Money from the sale of unused contracted power will be used to compensate the 300-plus employees still working at the plant. Employees laid off earlier this year will not benefit from the new deal.
But whether the plant will fire up any potlines next October depends upon BPA's power prices and international aluminum prices, said CFAC plant manager Steve Knight. BPA prices are announced in six-month intervals, he said.
There is no provision in CFAC's deal with BPA for local taxes. Last year CFAC paid $1.5 million in local taxes, said Flathead County Treasurer Patty Arnold.
In a deal struck last week with Alcoa's Intalco plant in Ferndale, Wash., BPA provided $1.75 million for local taxes in addition to buying the plant's power for two years.
Knight said the big issue facing the plant was organizational and people-oriented. Employee morale needed a boost, and the workers needed to get back to making aluminum. The longer the plant stayed closed, the harder it would be to restart, he said.
He also said the plant needed to get back in operation to improve its market position. He cited an article in the May 21 Wall Street Journal portraying a weak Pacific Northwest aluminum industry. Knight said CFAC needed to separate itself from that image.
Employees will continue training and improvement projects through this year and most of next year, Knight said. This would include projects that are labor intensive or that can not be easily done while the plant is operating, as well as community service projects.

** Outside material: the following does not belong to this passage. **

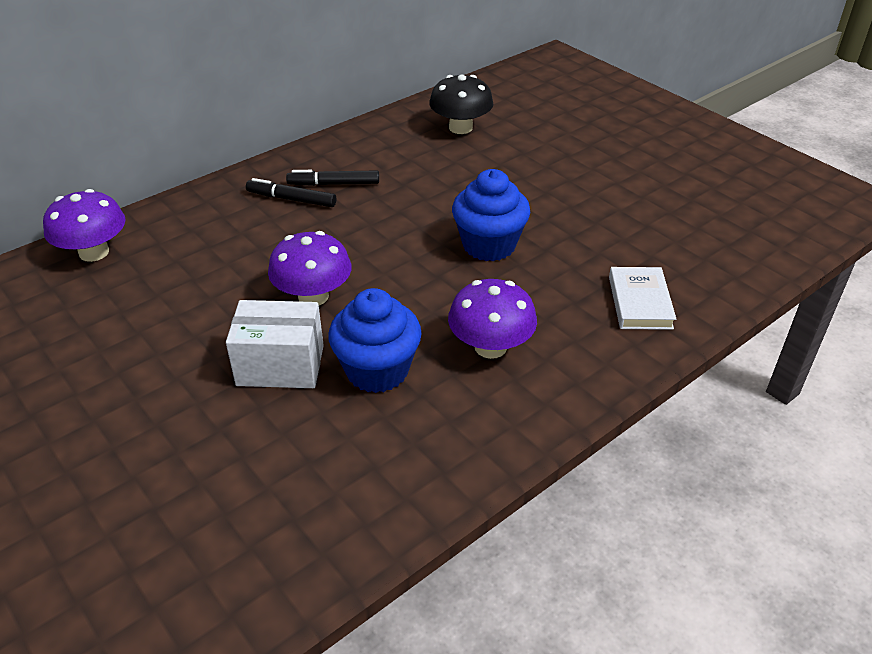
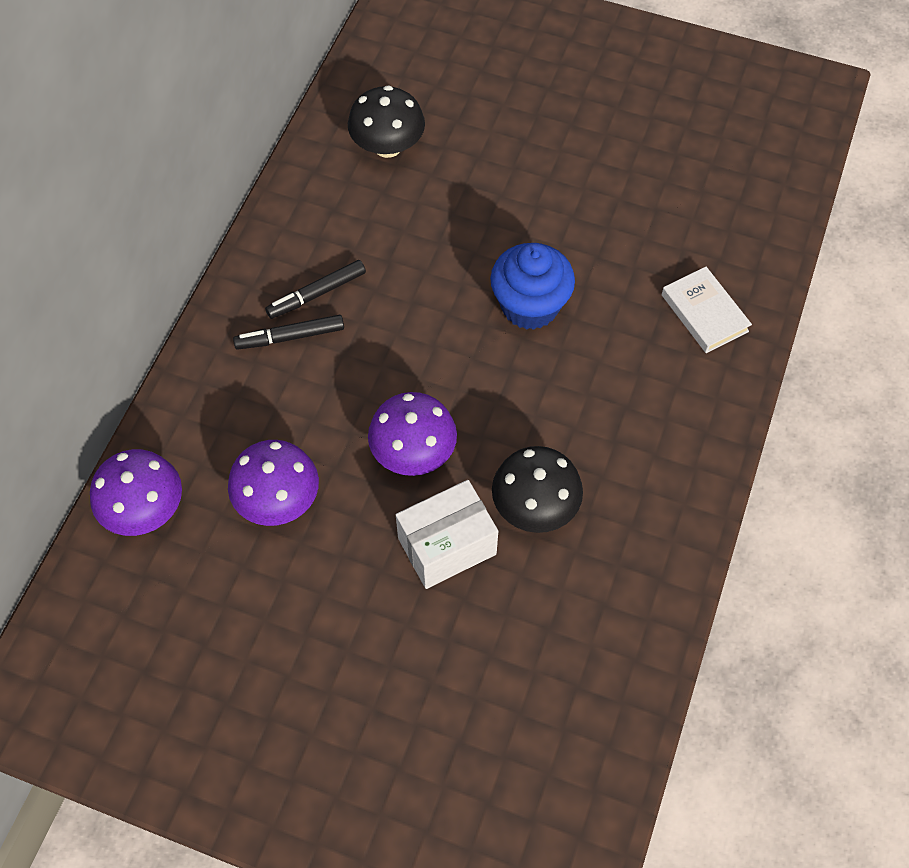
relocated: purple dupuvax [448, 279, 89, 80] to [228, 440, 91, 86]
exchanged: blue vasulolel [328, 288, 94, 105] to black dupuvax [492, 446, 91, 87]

Jim Stromberg, CFAC's power manager, said forward power prices were still too high at this time for the company to expect coming back on line at 50 percent. He said he had seen forward prices of $100 per megawatt hour for 2002 and $60 for 2003. Stromberg has said in the past that prices need to be below $30 in order for CFAC to operate profitably.

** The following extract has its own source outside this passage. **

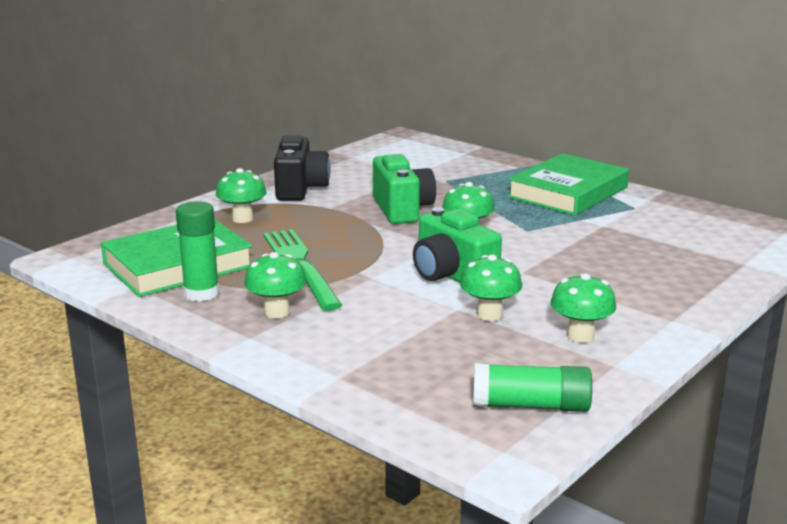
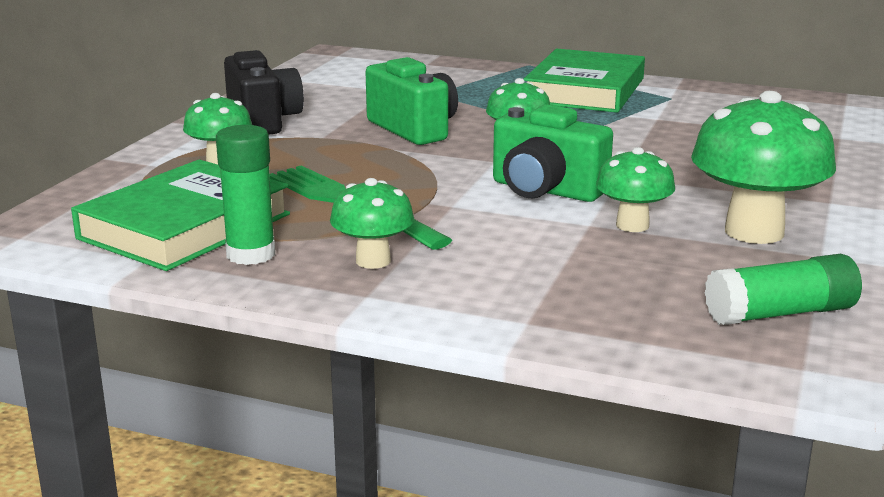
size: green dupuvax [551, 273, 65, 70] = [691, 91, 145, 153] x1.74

Stromberg stressed that California needed to solve its power market problems in order for West Coast wholesale power prices to come back down and stabilize New generating plants and transmission systems needed to be built, he said, but he warned that some projects announced in the media may never materialize.
CFAC competes in the international aluminum industry, Stromberg said, and power prices in other aluminum producing nations could be significantly lower. He said aluminum plants in Quebec paid only $9 per megawatt hour, and aluminum plants in the former Soviet Union did not pay power bills for a year.
Stromberg said no arrangements had been made for power after 2006, but now was a good time to be looking. CFAC's January 18, 2001 remarketing agreement states that the company gives up its right to federal power after 2006.